:: ACTIVITÉ 1 ::
Citez tout le passage de la décision de justice, depuis « Vu les autres » jusqu'à « jour de l'audience. ».

:: TEXTE DE L'EXERCICE ::
====================

Vu les autres pièces du dossier.
Vu :
- le règlement (UE) n° 603/2013 du 26 juin 2013 ;
- le règlement (UE) n° 604/2013 du 26 juin 2013 ;
- le règlement n° 1560/2003 de la Commission du 2 septembre 2003 ;
- le code de l'entrée et du séjour des étrangers et du droit d'asile ;
- la loi n° 91-647 du 10 juillet 1991 ;
- le code de justice administrative.
Le président de la formation de jugement a dispensé le rapporteur public, sur sa proposition, de prononcer des conclusions à l'audience.
Les parties ont été régulièrement averties du jour de l'audience.
Le rapport de M. Francfort a été entendu au cours de l'audience publique :
Considérant ce qui suit :
1. M. A...C..., ressortissant somalien né le 1er mai 1995, a déclaré être entré irrégulièrement en France le 28 juin 2017 et a déposé une demande d'asile auprès de la préfecture du Loiret le 2 août 2017. La consultation du fichier Eurodac a révélé que ses empreintes avaient été relevées par les autorités italiennes le 27 mai 2017. Saisies d'une demande de prise en charge le 8 août 2017, les autorités italiennes l'ont acceptée par un accord implicite constaté le 9 octobre 2017. Par deux arrêtés du 7 novembre 2017, le préfet d'Indre-et-Loire, d'une part, a ordonné la remise de M. A...C...aux autorités italiennes et, d'autre part, l'a assigné à résidence pour une durée de quarante-cinq jours. M. A...C...relève appel du jugement du 10 novembre 2017 par lequel le magistrat désigné du tribunal administratif d'Orléans a rejeté sa demande tendant à l'annulation de ces arrêtés.

====================

:: ENTRÉES À TRAITER ::

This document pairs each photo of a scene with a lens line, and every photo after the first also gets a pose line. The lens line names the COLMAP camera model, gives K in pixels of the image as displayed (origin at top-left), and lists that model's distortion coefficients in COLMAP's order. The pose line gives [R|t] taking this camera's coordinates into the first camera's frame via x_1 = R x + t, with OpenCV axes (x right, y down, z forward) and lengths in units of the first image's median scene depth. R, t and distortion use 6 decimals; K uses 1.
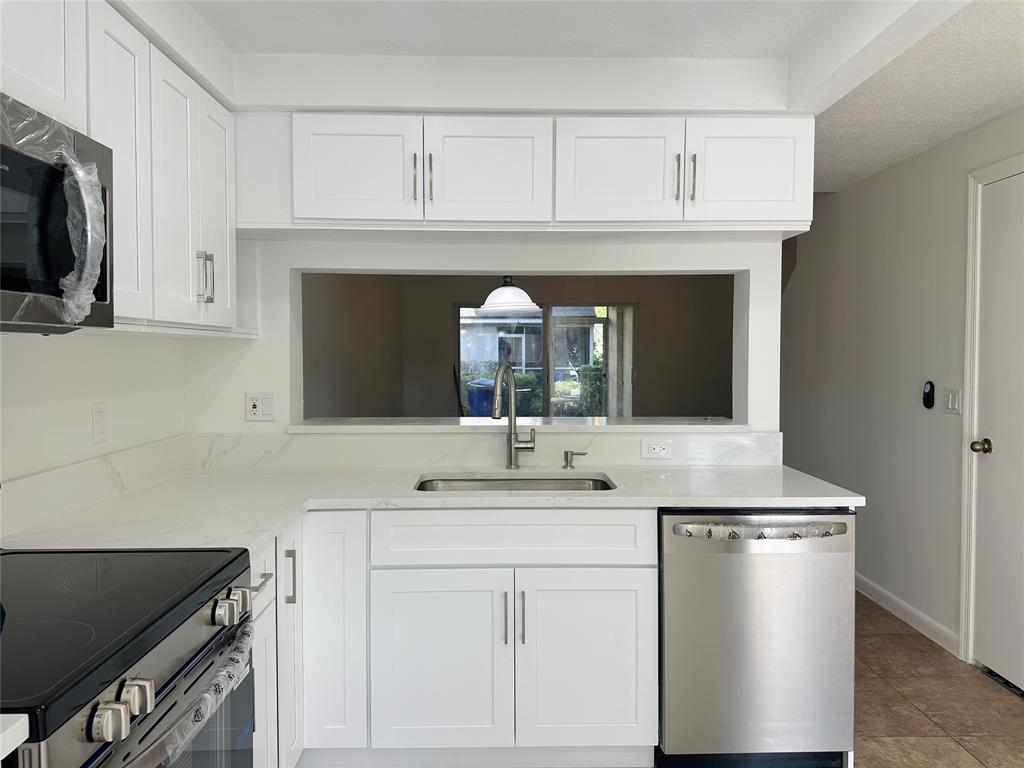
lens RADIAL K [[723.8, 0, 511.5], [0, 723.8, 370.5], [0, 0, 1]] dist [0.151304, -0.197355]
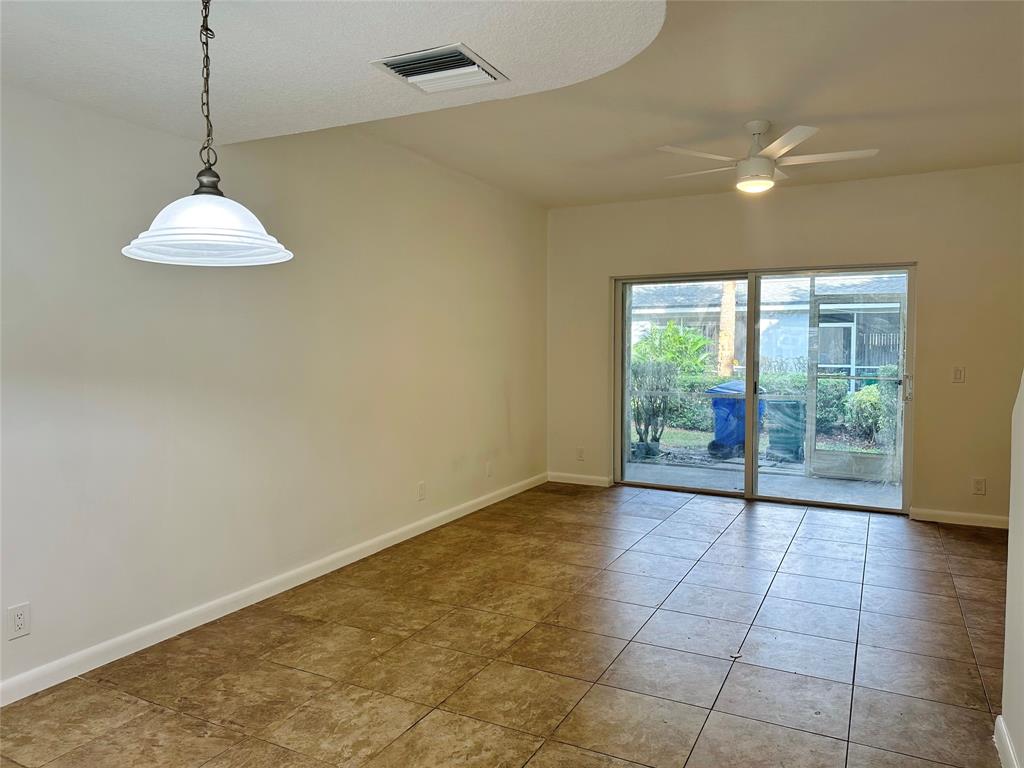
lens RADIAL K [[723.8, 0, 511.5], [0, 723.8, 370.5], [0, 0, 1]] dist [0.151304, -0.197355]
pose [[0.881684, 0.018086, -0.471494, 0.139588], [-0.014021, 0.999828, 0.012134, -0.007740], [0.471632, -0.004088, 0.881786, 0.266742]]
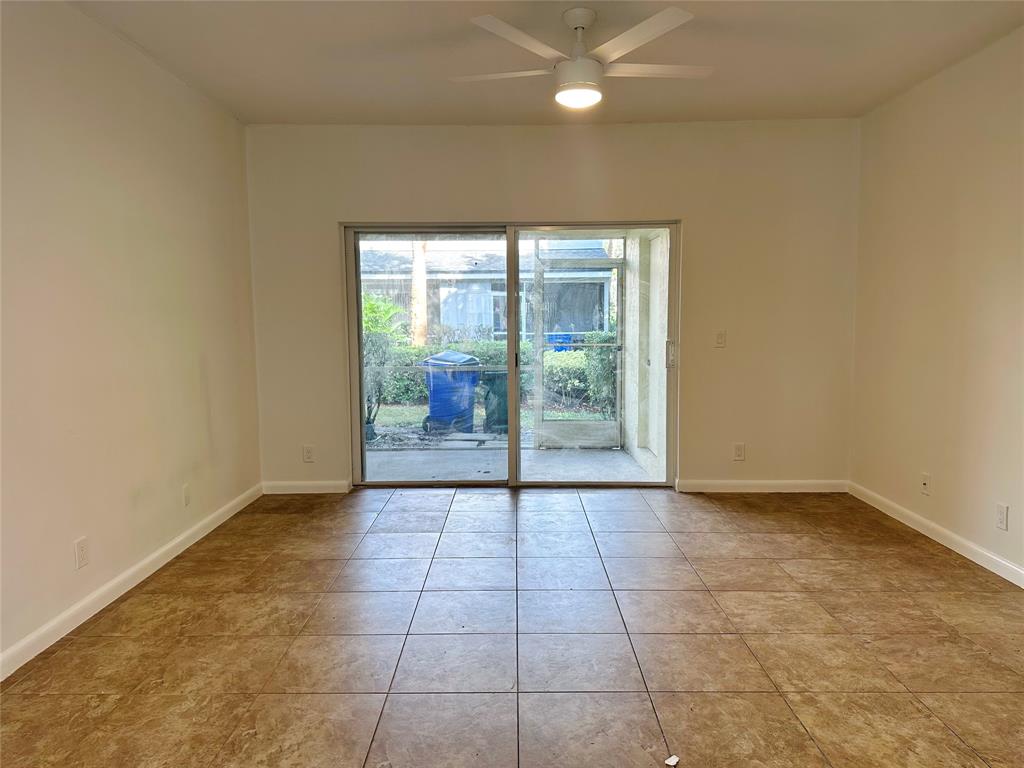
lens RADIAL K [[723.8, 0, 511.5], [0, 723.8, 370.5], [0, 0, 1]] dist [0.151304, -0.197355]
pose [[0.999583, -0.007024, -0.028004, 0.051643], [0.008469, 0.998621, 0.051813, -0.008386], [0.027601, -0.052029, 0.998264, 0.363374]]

====================

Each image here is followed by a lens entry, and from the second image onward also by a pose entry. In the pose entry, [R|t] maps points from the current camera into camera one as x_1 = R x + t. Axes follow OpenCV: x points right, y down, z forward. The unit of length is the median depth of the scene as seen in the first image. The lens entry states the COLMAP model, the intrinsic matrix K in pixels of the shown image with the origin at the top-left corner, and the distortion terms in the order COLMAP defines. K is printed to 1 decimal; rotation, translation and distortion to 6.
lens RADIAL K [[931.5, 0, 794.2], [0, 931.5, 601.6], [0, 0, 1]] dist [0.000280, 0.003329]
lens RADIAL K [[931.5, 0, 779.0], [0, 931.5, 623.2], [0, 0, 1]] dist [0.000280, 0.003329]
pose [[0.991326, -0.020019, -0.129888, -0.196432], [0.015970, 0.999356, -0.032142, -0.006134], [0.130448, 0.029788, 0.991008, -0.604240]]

====================

:: ACTIVITÉ 2 ::
Relevez chaque ligne des entrées ci-dessus qui contient la chaîne « first ».

:: SOLUTION 1 ::
Vu les autres pièces du dossier.
Vu :
- le règlement (UE) n° 603/2013 du 26 juin 2013 ;
- le règlement (UE) n° 604/2013 du 26 juin 2013 ;
- le règlement n° 1560/2003 de la Commission du 2 septembre 2003 ;
- le code de l'entrée et du séjour des étrangers et du droit d'asile ;
- la loi n° 91-647 du 10 juillet 1991 ;
- le code de justice administrative.
Le président de la formation de jugement a dispensé le rapporteur public, sur sa proposition, de prononcer des conclusions à l'audience.
Les parties ont été régulièrement averties du jour de l'audience.

:: SOLUTION 2 ::
This document pairs each photo of a scene with a lens line, and every photo after the first also gets a pose line. The lens line names the COLMAP camera model, gives K in pixels of the image as displayed (origin at top-left), and lists that model's distortion coefficients in COLMAP's order. The pose line gives [R|t] taking this camera's coordinates into the first camera's frame via x_1 = R x + t, with OpenCV axes (x right, y down, z forward) and lengths in units of the first image's median scene depth. R, t and distortion use 6 decimals; K uses 1.
Each image here is followed by a lens entry, and from the second image onward also by a pose entry. In the pose entry, [R|t] maps points from the current camera into camera one as x_1 = R x + t. Axes follow OpenCV: x points right, y down, z forward. The unit of length is the median depth of the scene as seen in the first image. The lens entry states the COLMAP model, the intrinsic matrix K in pixels of the shown image with the origin at the top-left corner, and the distortion terms in the order COLMAP defines. K is printed to 1 decimal; rotation, translation and distortion to 6.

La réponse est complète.